"Run right": Hatch on Gitmo

Published June 25, 2004 8:47PM (EDT)

On Monday, we learned that detainees in Guantanamo Bay, Cuba weren't as valuable as the Bush administration has maintained. Yet Utah Sen. Orrin Hatch still defends their legal limbo and hiding the details of their incarceration from the tax-paying public. The Salt Lake Tribune reports today: After returning from a trip to Cuba to witness the questioning of terrorist suspects at Guantanamo Bay Naval Base, Sen. Orrin Hatch said Democrats' unrelenting demands on the Bush administration to disclose more interrogation memos threaten U.S. soldiers."

"'I do not think we have to be transparent about everything around here,' the Utah Republican told the Senate on Wednesday night as he helped defeat a Democratic bill to subpoena the Department of Justice and White House in the Abu Ghraib prison torture investigation. 'Transparency hurts our young men and women, too. It subjects them to all kinds of ridiculous problems.'

"'Why is transparency important? Because it makes better law,' said Sen. Charles Schumer, D-N.Y. 'Time and time again throughout the over 200-year history of this republic, when things are done in secret, it leads to trouble.'

"The continuing wrangle over interrogation policy documents has prompted Democrats, led by Sen. Patrick Leahy of Vermont, to charge that while Hatch heads the committee responsible for overseeing the Department of Justice, he has emerged as its chief Senate apologist."

Case in point? "Hatch said he visited the Guantanamo prison camp a 'few weeks ago' and found well-fed inmates playing chess and checkers, exercising outdoors, a 'Quran in every cell as far as I could see' and arrows painted on the cell floors showing the direction of Mecca for the Islamic detainees to face when saying their prayers.

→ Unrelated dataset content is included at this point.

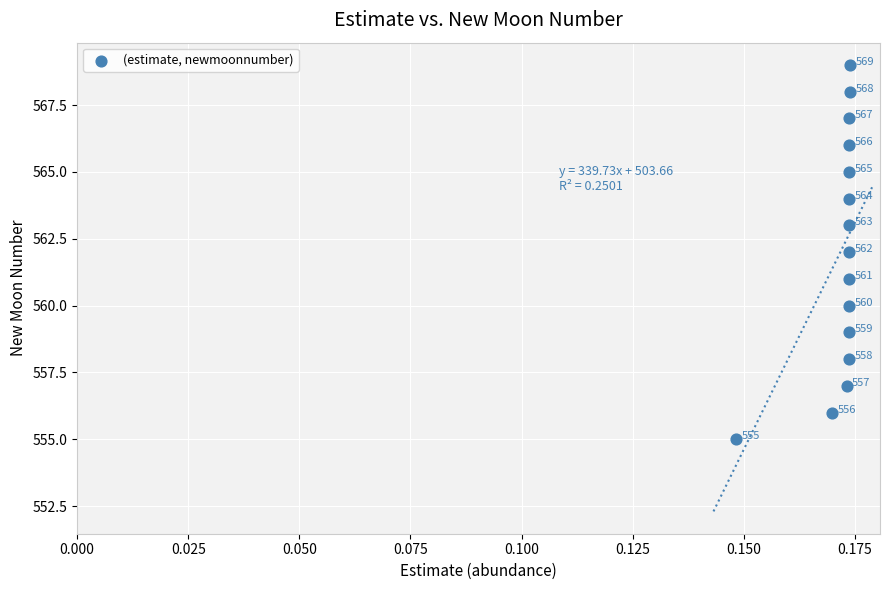

What Y value in the scatter plot is closest to 562?

562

"He also witnessed two interrogations that he said were not staged for his benefit and they were "run right.' Although the suspected terrorists were 'very uncooperative,' Hatch said the interrogators used effective techniques that were 'not even close to torture to extract 'information that has saved our boys' and girls' lives.'" Given what we know now about the exaggerated value of and intelligence offered by the detainees at Gitmo, Hatch's statement makes one wonder if he is being naive or disingenuous.


By Stephen W. Stromberg

Stephen W. Stromberg is a former editorial fellow at Salon.